*TASK DETAILS*
Within the records below, reproduce without change the lines from the line that has "langstieligen Vertreter in die beiden oben" through the line that has "Unterschied beider Typen", and only those.

*PROVIDED ENTRIES*

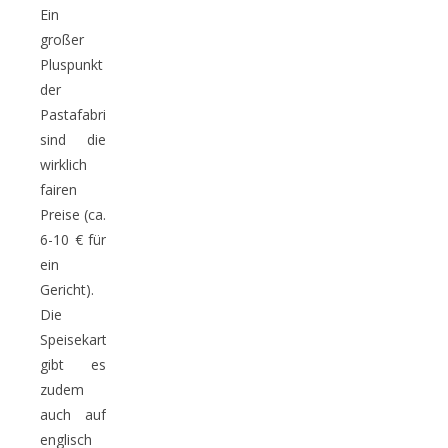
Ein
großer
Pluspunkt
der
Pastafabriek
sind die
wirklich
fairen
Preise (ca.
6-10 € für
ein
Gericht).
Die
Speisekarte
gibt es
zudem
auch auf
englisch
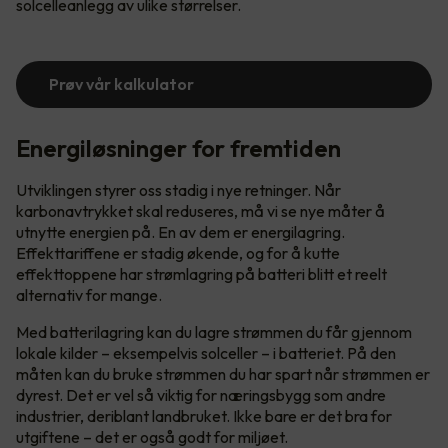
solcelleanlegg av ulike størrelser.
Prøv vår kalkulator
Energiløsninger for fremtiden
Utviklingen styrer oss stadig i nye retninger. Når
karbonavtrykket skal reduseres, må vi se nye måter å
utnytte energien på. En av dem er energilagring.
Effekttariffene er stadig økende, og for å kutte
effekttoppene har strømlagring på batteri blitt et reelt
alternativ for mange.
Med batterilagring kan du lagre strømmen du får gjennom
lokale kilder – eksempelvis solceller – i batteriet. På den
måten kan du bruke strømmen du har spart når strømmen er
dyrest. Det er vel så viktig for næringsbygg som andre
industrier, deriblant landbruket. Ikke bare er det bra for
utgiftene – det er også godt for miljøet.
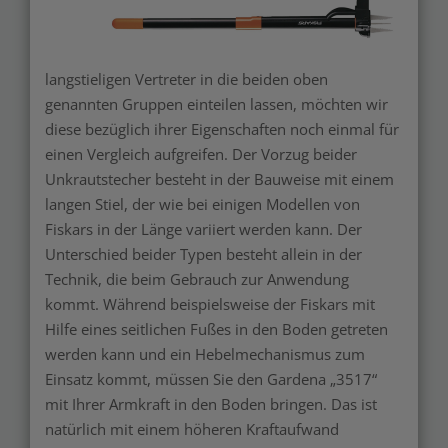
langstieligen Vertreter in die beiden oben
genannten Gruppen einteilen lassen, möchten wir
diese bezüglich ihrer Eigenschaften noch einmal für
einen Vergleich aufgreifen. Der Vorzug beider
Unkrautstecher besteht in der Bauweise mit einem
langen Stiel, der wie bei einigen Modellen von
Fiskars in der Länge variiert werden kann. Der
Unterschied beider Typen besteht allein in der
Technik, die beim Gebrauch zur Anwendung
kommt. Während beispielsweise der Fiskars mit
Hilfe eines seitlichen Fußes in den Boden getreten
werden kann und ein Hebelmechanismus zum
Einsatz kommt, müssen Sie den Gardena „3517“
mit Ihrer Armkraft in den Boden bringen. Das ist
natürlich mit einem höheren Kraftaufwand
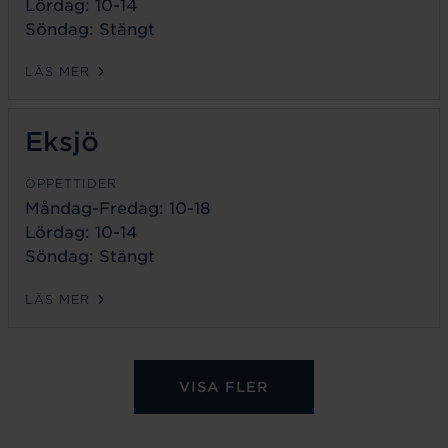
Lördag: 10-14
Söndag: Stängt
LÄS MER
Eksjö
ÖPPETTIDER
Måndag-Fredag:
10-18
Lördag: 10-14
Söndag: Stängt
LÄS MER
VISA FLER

* * *

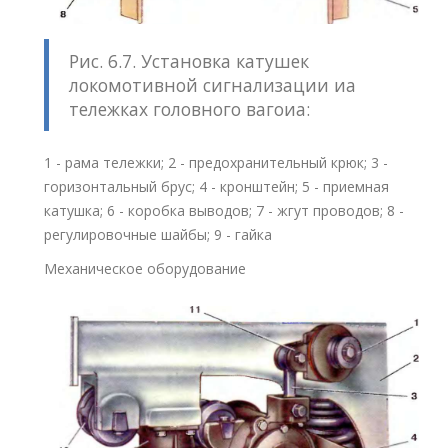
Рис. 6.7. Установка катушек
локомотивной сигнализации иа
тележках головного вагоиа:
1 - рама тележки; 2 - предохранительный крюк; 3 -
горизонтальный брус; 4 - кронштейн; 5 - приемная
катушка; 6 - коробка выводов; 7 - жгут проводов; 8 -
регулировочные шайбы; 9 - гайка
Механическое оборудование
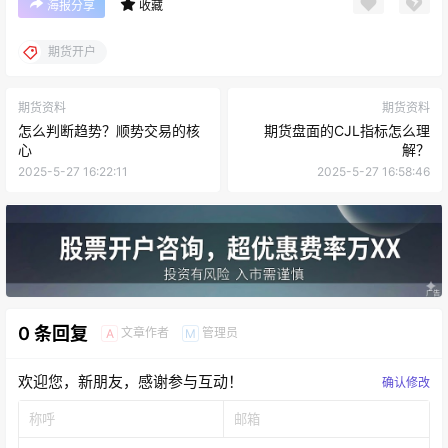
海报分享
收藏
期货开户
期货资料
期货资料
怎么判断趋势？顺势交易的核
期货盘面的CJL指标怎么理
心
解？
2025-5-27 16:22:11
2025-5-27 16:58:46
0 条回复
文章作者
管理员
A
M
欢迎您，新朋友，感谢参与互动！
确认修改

*YOUR RESPONSE*
langstieligen Vertreter in die beiden oben
genannten Gruppen einteilen lassen, möchten wir
diese bezüglich ihrer Eigenschaften noch einmal für
einen Vergleich aufgreifen. Der Vorzug beider
Unkrautstecher besteht in der Bauweise mit einem
langen Stiel, der wie bei einigen Modellen von
Fiskars in der Länge variiert werden kann. Der
Unterschied beider Typen besteht allein in der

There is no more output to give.